### [Requirement]
Keep images out and repeat all data exactly.

Joint position lists:
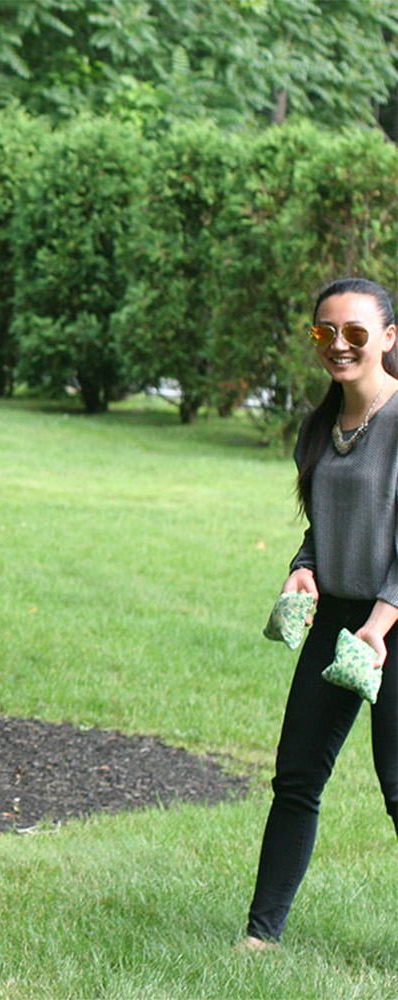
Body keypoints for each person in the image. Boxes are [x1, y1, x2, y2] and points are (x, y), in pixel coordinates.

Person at [241, 276, 398, 950]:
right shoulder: (322, 424)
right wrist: (304, 566)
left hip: (391, 623)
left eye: (356, 333)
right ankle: (260, 936)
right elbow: (323, 524)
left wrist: (382, 621)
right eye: (325, 333)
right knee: (297, 777)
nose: (340, 345)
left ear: (388, 339)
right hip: (336, 617)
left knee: (397, 788)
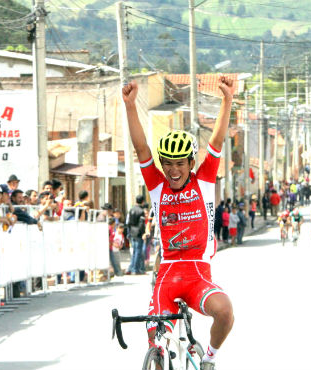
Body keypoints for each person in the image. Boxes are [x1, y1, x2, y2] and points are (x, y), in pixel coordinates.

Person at [122, 75, 234, 369]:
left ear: (190, 164)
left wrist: (227, 100)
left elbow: (218, 140)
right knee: (157, 344)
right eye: (167, 163)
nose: (173, 170)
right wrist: (131, 106)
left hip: (199, 274)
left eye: (179, 163)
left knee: (225, 311)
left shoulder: (205, 181)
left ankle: (208, 359)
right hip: (167, 277)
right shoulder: (157, 186)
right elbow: (141, 149)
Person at [125, 194, 146, 275]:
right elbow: (141, 224)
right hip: (138, 233)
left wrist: (129, 232)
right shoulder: (141, 211)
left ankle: (131, 268)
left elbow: (129, 222)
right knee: (138, 251)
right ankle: (135, 269)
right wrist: (143, 233)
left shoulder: (131, 209)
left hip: (132, 232)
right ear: (143, 202)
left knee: (134, 252)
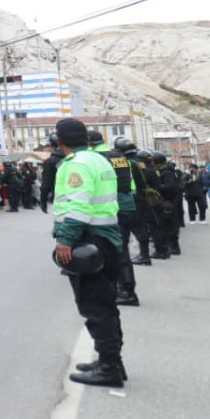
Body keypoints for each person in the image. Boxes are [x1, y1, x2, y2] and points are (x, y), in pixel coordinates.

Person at [52, 118, 126, 388]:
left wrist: (65, 239)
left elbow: (79, 205)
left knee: (95, 307)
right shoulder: (98, 159)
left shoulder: (77, 164)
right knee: (105, 304)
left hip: (89, 239)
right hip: (107, 237)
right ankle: (112, 361)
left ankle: (109, 369)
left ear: (60, 140)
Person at [89, 131, 139, 307]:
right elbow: (130, 182)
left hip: (112, 207)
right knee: (121, 248)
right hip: (127, 204)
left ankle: (126, 292)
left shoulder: (97, 157)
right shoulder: (119, 155)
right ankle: (123, 289)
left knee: (116, 250)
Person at [116, 138, 154, 268]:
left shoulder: (126, 163)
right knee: (141, 228)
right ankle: (144, 255)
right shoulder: (139, 162)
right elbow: (142, 183)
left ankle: (140, 256)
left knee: (126, 231)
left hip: (129, 199)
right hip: (140, 198)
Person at [40, 133, 64, 215]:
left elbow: (46, 184)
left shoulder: (50, 161)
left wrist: (43, 201)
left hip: (60, 198)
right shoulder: (76, 158)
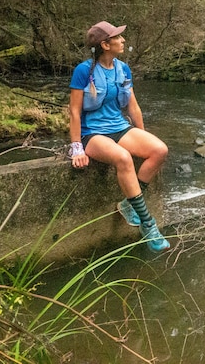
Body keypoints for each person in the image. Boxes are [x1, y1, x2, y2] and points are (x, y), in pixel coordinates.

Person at [68, 21, 171, 253]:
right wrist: (76, 147)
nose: (123, 40)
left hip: (119, 127)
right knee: (123, 158)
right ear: (105, 44)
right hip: (92, 133)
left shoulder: (123, 68)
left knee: (159, 150)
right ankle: (148, 224)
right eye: (117, 37)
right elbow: (74, 111)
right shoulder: (84, 71)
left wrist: (142, 134)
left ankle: (129, 205)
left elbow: (133, 107)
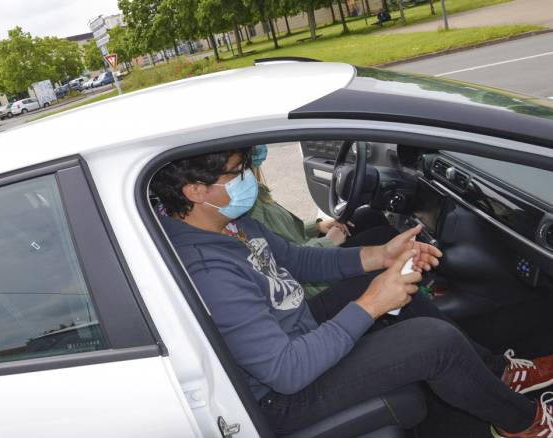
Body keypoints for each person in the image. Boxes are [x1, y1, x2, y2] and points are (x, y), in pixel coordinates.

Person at [151, 147, 553, 437]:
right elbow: (286, 372)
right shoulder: (206, 268)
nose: (247, 179)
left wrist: (382, 255)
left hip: (298, 331)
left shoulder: (229, 226)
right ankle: (523, 424)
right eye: (236, 172)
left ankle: (499, 374)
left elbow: (300, 260)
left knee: (381, 285)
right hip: (284, 395)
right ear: (195, 191)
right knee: (434, 341)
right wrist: (373, 303)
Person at [247, 144, 398, 298]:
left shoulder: (254, 191)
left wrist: (317, 226)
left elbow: (280, 228)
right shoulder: (246, 207)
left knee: (368, 216)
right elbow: (283, 263)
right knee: (385, 236)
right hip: (309, 281)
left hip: (307, 248)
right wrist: (329, 242)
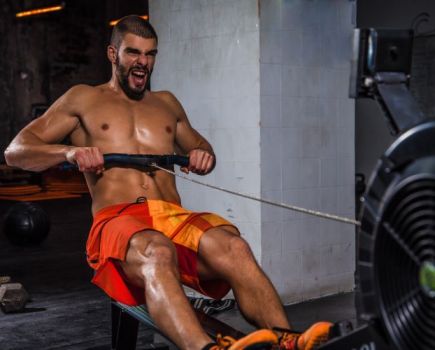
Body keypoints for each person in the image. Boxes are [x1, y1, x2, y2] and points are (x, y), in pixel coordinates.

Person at [4, 15, 331, 350]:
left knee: (236, 248)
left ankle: (288, 341)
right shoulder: (83, 99)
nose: (143, 63)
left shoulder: (167, 104)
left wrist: (204, 156)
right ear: (113, 54)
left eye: (150, 54)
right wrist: (70, 153)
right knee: (157, 250)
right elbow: (16, 152)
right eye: (133, 53)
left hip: (172, 219)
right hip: (119, 220)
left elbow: (202, 148)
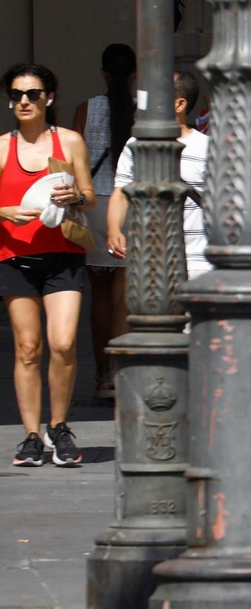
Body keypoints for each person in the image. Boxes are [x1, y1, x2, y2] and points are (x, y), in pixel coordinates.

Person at [0, 64, 93, 467]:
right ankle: (32, 435)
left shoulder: (69, 141)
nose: (24, 101)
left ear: (49, 98)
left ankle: (59, 426)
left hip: (64, 254)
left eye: (33, 94)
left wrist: (74, 196)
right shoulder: (2, 146)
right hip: (15, 256)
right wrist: (5, 211)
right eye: (18, 94)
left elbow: (90, 196)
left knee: (64, 342)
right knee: (27, 348)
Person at [70, 43, 135, 397]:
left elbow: (72, 163)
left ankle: (102, 374)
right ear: (135, 74)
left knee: (99, 295)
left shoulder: (85, 109)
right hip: (129, 206)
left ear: (103, 73)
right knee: (124, 295)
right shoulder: (144, 111)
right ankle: (122, 375)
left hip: (94, 205)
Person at [107, 70, 211, 284]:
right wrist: (114, 229)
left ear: (179, 104)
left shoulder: (209, 148)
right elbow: (121, 193)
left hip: (199, 260)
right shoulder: (135, 145)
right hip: (151, 260)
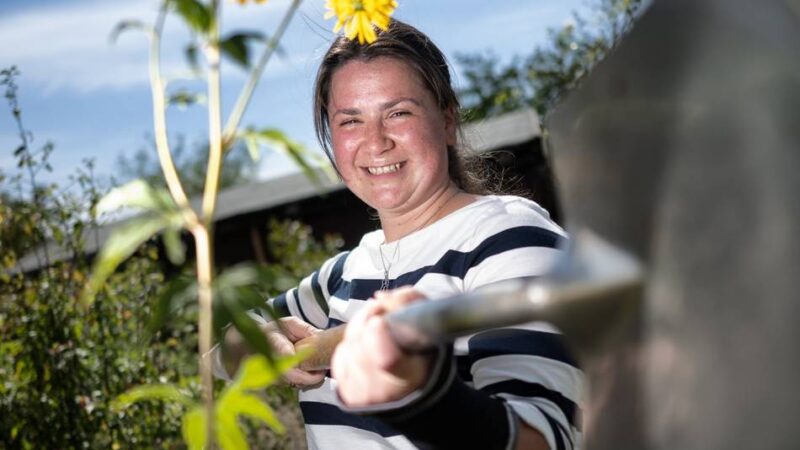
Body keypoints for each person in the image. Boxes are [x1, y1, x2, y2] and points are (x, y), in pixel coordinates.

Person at [216, 20, 582, 450]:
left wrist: (425, 397)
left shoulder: (509, 238)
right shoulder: (343, 274)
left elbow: (544, 439)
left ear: (447, 120)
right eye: (350, 121)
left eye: (398, 113)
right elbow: (221, 348)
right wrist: (261, 342)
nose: (376, 142)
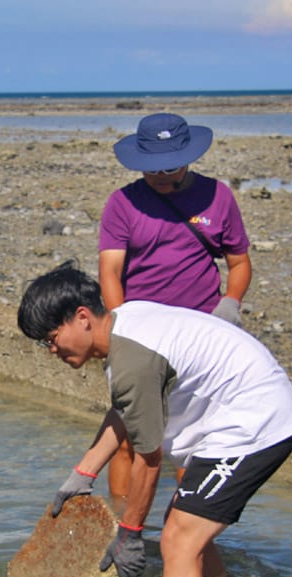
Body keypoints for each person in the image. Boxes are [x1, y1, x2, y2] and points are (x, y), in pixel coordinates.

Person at [17, 262, 292, 577]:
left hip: (258, 421)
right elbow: (126, 409)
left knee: (178, 539)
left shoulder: (132, 362)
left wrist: (130, 534)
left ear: (82, 317)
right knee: (185, 524)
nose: (51, 350)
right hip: (238, 412)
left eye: (51, 337)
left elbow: (148, 460)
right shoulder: (124, 323)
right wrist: (83, 473)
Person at [99, 112, 253, 501]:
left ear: (189, 157)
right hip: (142, 340)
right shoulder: (123, 203)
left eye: (169, 167)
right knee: (127, 440)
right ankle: (120, 529)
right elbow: (110, 271)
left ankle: (187, 531)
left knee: (193, 444)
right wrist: (121, 328)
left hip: (200, 337)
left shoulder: (218, 197)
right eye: (151, 170)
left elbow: (239, 261)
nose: (161, 177)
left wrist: (230, 303)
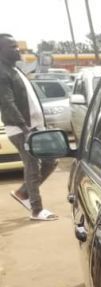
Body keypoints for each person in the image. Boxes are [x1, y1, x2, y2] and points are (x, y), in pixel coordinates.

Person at [0, 34, 57, 221]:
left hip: (33, 127)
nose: (17, 49)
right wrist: (25, 129)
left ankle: (23, 193)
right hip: (21, 129)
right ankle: (36, 209)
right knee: (32, 166)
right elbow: (7, 103)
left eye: (17, 45)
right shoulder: (2, 73)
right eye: (12, 46)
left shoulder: (14, 70)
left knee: (51, 160)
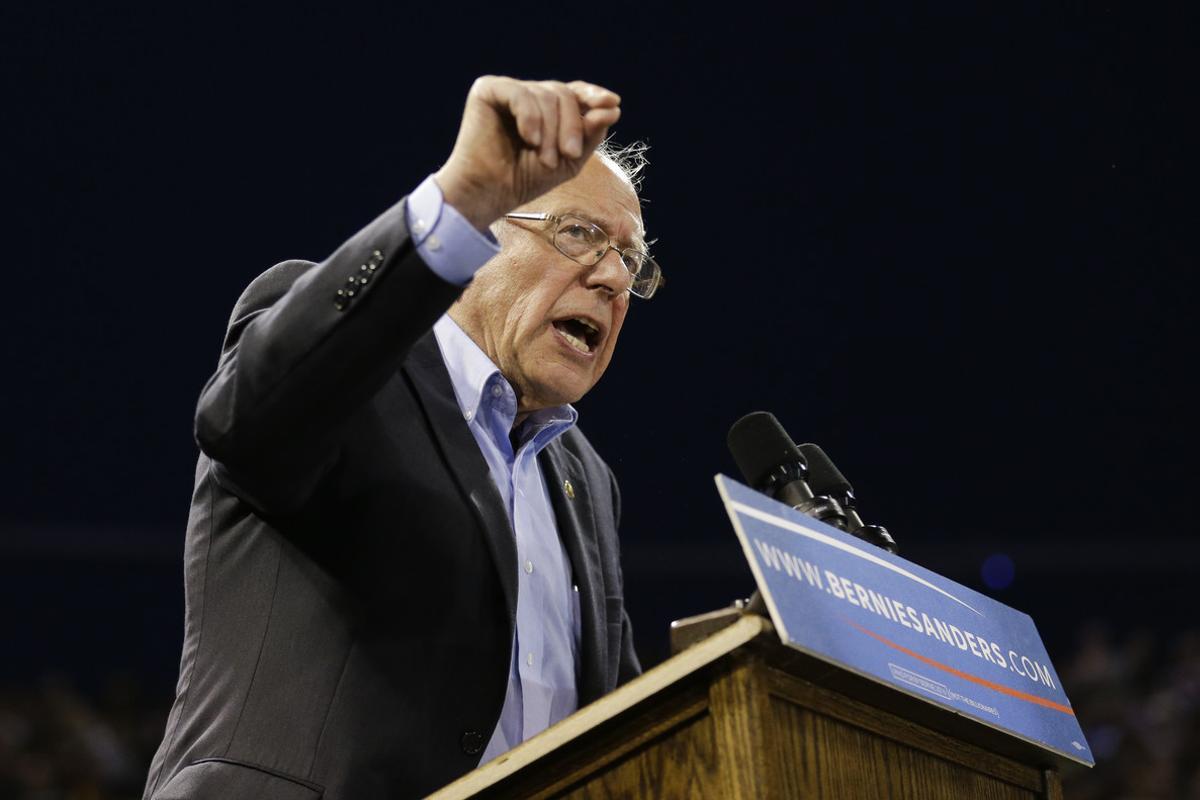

### [Exercise output]
Body keypoints for each person in the image. Boxes are [x1, y1, x2, y2] and points are (x, y), in pixel coordinates.

Person at [241, 276, 398, 950]:
right shoulder: (322, 424)
right wrist: (304, 566)
left hip: (391, 623)
left eye: (356, 333)
right ankle: (260, 936)
right elbow: (323, 524)
left wrist: (382, 621)
right eye: (325, 333)
right knee: (297, 777)
nose: (340, 345)
left ear: (388, 339)
right hip: (336, 617)
left knee: (397, 788)
Body keypoints for each person in the image. Boxes are [x1, y1, x2, y2] and points are (x, y), in pixel coordinates.

Person at [122, 75, 234, 369]:
left ear: (190, 164)
left wrist: (227, 100)
left elbow: (218, 140)
right knee: (157, 344)
right eye: (167, 163)
nose: (173, 170)
right wrist: (131, 106)
left hip: (199, 274)
left eye: (179, 163)
left knee: (225, 311)
left shoulder: (205, 181)
left ankle: (208, 359)
right hip: (167, 277)
right shoulder: (157, 186)
right elbow: (141, 149)
Person at [125, 194, 146, 275]:
right elbow: (141, 224)
right hip: (138, 233)
left wrist: (129, 232)
right shoulder: (141, 211)
left ankle: (131, 268)
left elbow: (129, 222)
right knee: (138, 251)
right ankle: (135, 269)
right wrist: (143, 233)
left shoulder: (131, 209)
left hip: (132, 232)
right ear: (143, 202)
left knee: (134, 252)
Body keypoints for each person in the image. Boxes are [x1, y1, x2, y2] and points are (x, y), in pixel coordinates.

Person at [52, 118, 126, 388]:
left wrist: (65, 239)
left elbow: (79, 205)
left knee: (95, 307)
right shoulder: (98, 159)
left shoulder: (77, 164)
right knee: (105, 304)
left hip: (89, 239)
right hip: (107, 237)
right ankle: (112, 361)
left ankle: (109, 369)
left ear: (60, 140)
Person at [89, 131, 139, 307]:
right elbow: (130, 182)
left hip: (112, 207)
right knee: (121, 248)
right hip: (127, 204)
left ankle: (126, 292)
left shoulder: (97, 157)
right shoulder: (119, 155)
right ankle: (123, 289)
left knee: (116, 250)
Person at [116, 138, 154, 268]:
left shoulder: (126, 163)
right knee: (141, 228)
right ankle: (144, 255)
right shoulder: (139, 162)
right elbow: (142, 183)
left ankle: (140, 256)
left knee: (126, 231)
left hip: (129, 199)
right hip: (140, 198)
Person at [40, 133, 64, 215]:
left elbow: (46, 184)
left shoulder: (50, 161)
left wrist: (43, 201)
left hip: (60, 198)
right shoulder: (76, 158)
Body keypoints for each person in the image. Boxes are [x1, y1, x2, y2] and points are (x, y), in pixel coordinates.

Person at [68, 21, 171, 253]:
right wrist: (76, 147)
nose: (123, 40)
left hip: (119, 127)
right knee: (123, 158)
right ear: (105, 44)
right hip: (92, 133)
left shoulder: (123, 68)
left knee: (159, 150)
right ankle: (148, 224)
right eye: (117, 37)
right elbow: (74, 111)
right shoulder: (84, 71)
left wrist: (142, 134)
left ankle: (129, 205)
left elbow: (133, 107)
Body keypoints for each person in the image. Boxes are [x1, y1, x2, y2] and points are (x, y), in pixel coordinates.

Person at [151, 147, 553, 437]:
right elbow: (286, 372)
right shoulder: (206, 268)
nose: (247, 179)
left wrist: (382, 255)
left hip: (298, 331)
left shoulder: (229, 226)
right ankle: (523, 424)
right eye: (236, 172)
left ankle: (499, 374)
left elbow: (300, 260)
left knee: (381, 285)
right hip: (284, 395)
right ear: (195, 191)
right knee: (434, 341)
right wrist: (373, 303)
Person at [247, 144, 398, 298]:
left shoulder: (254, 191)
left wrist: (317, 226)
left elbow: (280, 228)
right shoulder: (246, 207)
left knee: (368, 216)
right elbow: (283, 263)
right knee: (385, 236)
right hip: (309, 281)
left hip: (307, 248)
right wrist: (329, 242)
Body keypoints for each person in the image. Boxes are [x1, y1, x2, y2] and points are (x, y), in pixel coordinates.

Person at [4, 15, 331, 350]:
left knee: (236, 248)
left ankle: (288, 341)
right shoulder: (83, 99)
nose: (143, 63)
left shoulder: (167, 104)
left wrist: (204, 156)
right ear: (113, 54)
left eye: (150, 54)
right wrist: (70, 153)
right knee: (157, 250)
right elbow: (16, 152)
right eye: (133, 53)
left hip: (172, 219)
right hip: (119, 220)
left elbow: (202, 148)
Body keypoints for each person in the image. Boxes are [x1, y1, x2, y2] and points are (x, y), in pixel coordinates.

Person at [0, 64, 93, 467]:
right ankle: (32, 435)
left shoulder: (69, 141)
nose: (24, 101)
left ear: (49, 98)
left ankle: (59, 426)
left hip: (64, 254)
left eye: (33, 94)
left wrist: (74, 196)
right shoulder: (2, 146)
right hip: (15, 256)
right wrist: (5, 211)
right eye: (18, 94)
left elbow: (90, 196)
left knee: (64, 342)
right knee: (27, 348)
Person at [70, 43, 135, 397]:
left elbow: (72, 163)
left ankle: (102, 374)
right ear: (135, 74)
left knee: (99, 295)
left shoulder: (85, 109)
right hip: (129, 206)
left ear: (103, 73)
right knee: (124, 295)
right shoulder: (144, 111)
right ankle: (122, 375)
left hip: (94, 205)
Person at [107, 70, 211, 284]:
right wrist: (114, 229)
left ear: (179, 104)
left shoulder: (209, 148)
right elbow: (121, 193)
left hip: (199, 260)
right shoulder: (135, 145)
right hip: (151, 260)
Body keypoints for each person in the image. Boxes are [x1, y1, x2, y2] and points are (x, y), in pixel coordinates.

Person at [216, 20, 582, 450]:
left wrist: (425, 397)
left shoulder: (509, 238)
right shoulder: (343, 274)
left elbow: (544, 439)
left ear: (447, 120)
right eye: (350, 121)
left eye: (398, 113)
right elbow: (221, 348)
right wrist: (261, 342)
nose: (376, 142)
Body keypoints for each person in the image. Boxes are [x1, y1, x2, y2] and points are (x, y), in pixel coordinates.

Person at [17, 262, 292, 577]:
left hip: (258, 421)
right elbow: (126, 409)
left knee: (178, 539)
left shoulder: (132, 362)
left wrist: (130, 534)
left ear: (82, 317)
right knee: (185, 524)
nose: (51, 350)
right hip: (238, 412)
left eye: (51, 337)
left elbow: (148, 460)
right shoulder: (124, 323)
right wrist: (83, 473)
Person at [99, 112, 253, 501]:
left ear: (189, 157)
right hip: (142, 340)
right shoulder: (123, 203)
left eye: (169, 167)
right knee: (127, 440)
right ankle: (120, 529)
right elbow: (110, 271)
left ankle: (187, 531)
left knee: (193, 444)
right wrist: (121, 328)
left hip: (200, 337)
left shoulder: (218, 197)
right eye: (151, 170)
left elbow: (239, 261)
nose: (161, 177)
left wrist: (230, 303)
Body keypoints for each person in the image. Boxes are [x1, y1, x2, y2] and points are (x, y), in pixel coordinates.

Person at [0, 34, 57, 221]:
left hip: (33, 127)
nose: (17, 49)
right wrist: (25, 129)
left ankle: (23, 193)
right hip: (21, 129)
right ankle: (36, 209)
right knee: (32, 166)
right elbow: (7, 103)
left eye: (17, 45)
right shoulder: (2, 73)
right eye: (12, 46)
left shoulder: (14, 70)
left knee: (51, 160)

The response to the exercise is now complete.